"A Slow Fade to Black" was an American television film broadcast by NBC on March 27, 1964, as part of the television series, Bob Hope Presents the Chrysler Theatre. Rod Serling wrote the screenplay, and Benny Carter provided the music. Rod Steiger starred and was nominated for an Emmy for outstanding performance by an actor in a leading role.

Plot
Mike Kirsch (played by Rod Steiger) is the once-powerful head of Globe-Kirsch studios whose last six films have all lost money. His assistant Peter Furgatch (played by Robert Culp) conveys a message that the studio's directors want him to resign. Kirsch tries to secure his control of the studio with the shares owned by his wife (played by Anna Lee) and his rebellious daughter (played by Sally Kellerman). His daughter refuses to support him.

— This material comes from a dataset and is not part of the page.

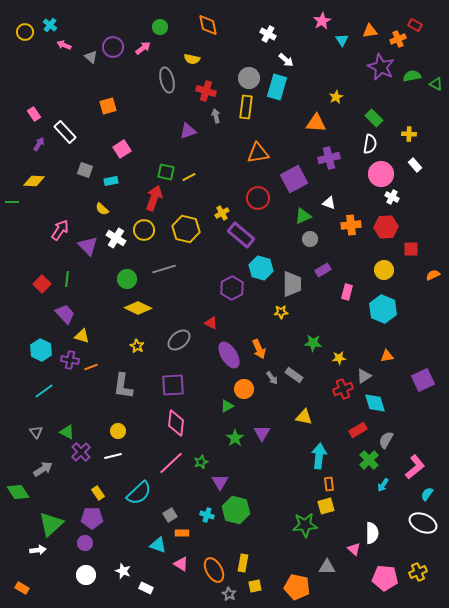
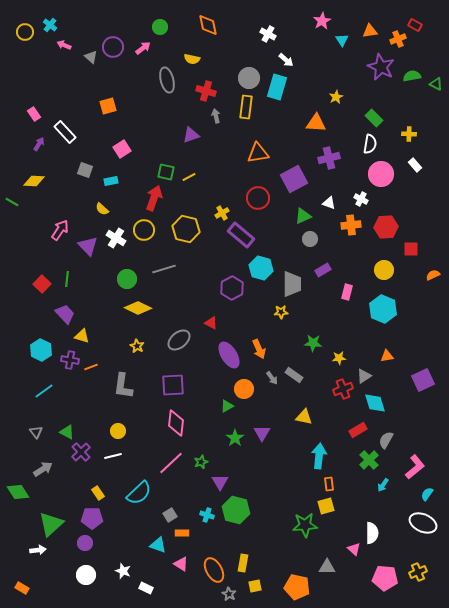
purple triangle at (188, 131): moved 3 px right, 4 px down
white cross at (392, 197): moved 31 px left, 2 px down
green line at (12, 202): rotated 32 degrees clockwise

At a meeting of the board of directors, Kirsch pitches a spectacular new movie but is asked for his resignation. At a dinner honoring Kirsch as "Producer of the Year", Furgatch informs him that he has been appointed as the new head of the studio. Kirsch announces his resignation at the dinner. He later cries as he watches his early movies.

Cast
The cast included performances by:

 Rod Steiger as Mike Kirsch
 Sally Kellerman as Jerrie Kirsch
 Robert Culp as Peter Furgatch
 Bob Hope as Host
 James Dunn as Russ Landers
 Anna Lee as Paula Kirsch
 Woodrow Parfrey as Kessler
 Simon Scott as Henderson
 Marian Moses as The Secretary
 Scott Elliott as Grannigan
 Dennis McCarthy as The Man
 Clegg Hoyt as The Guard
 Leon Belasco as Robbins
 Sharon Farrell as Melissa

Production
The production was broadcast by NBC on March 27, 1964, as part of the television series, Bob Hope Presents the Chrysler Theatre. Rod Serling wrote the screenplay. It was his third screenplay for the series. Dick Berg was the producer and Ron Winston the director. Benny Carter provided the music.

Rod Steiger starred and was nominated for an Emmy for outstanding performance by an actor in a leading role.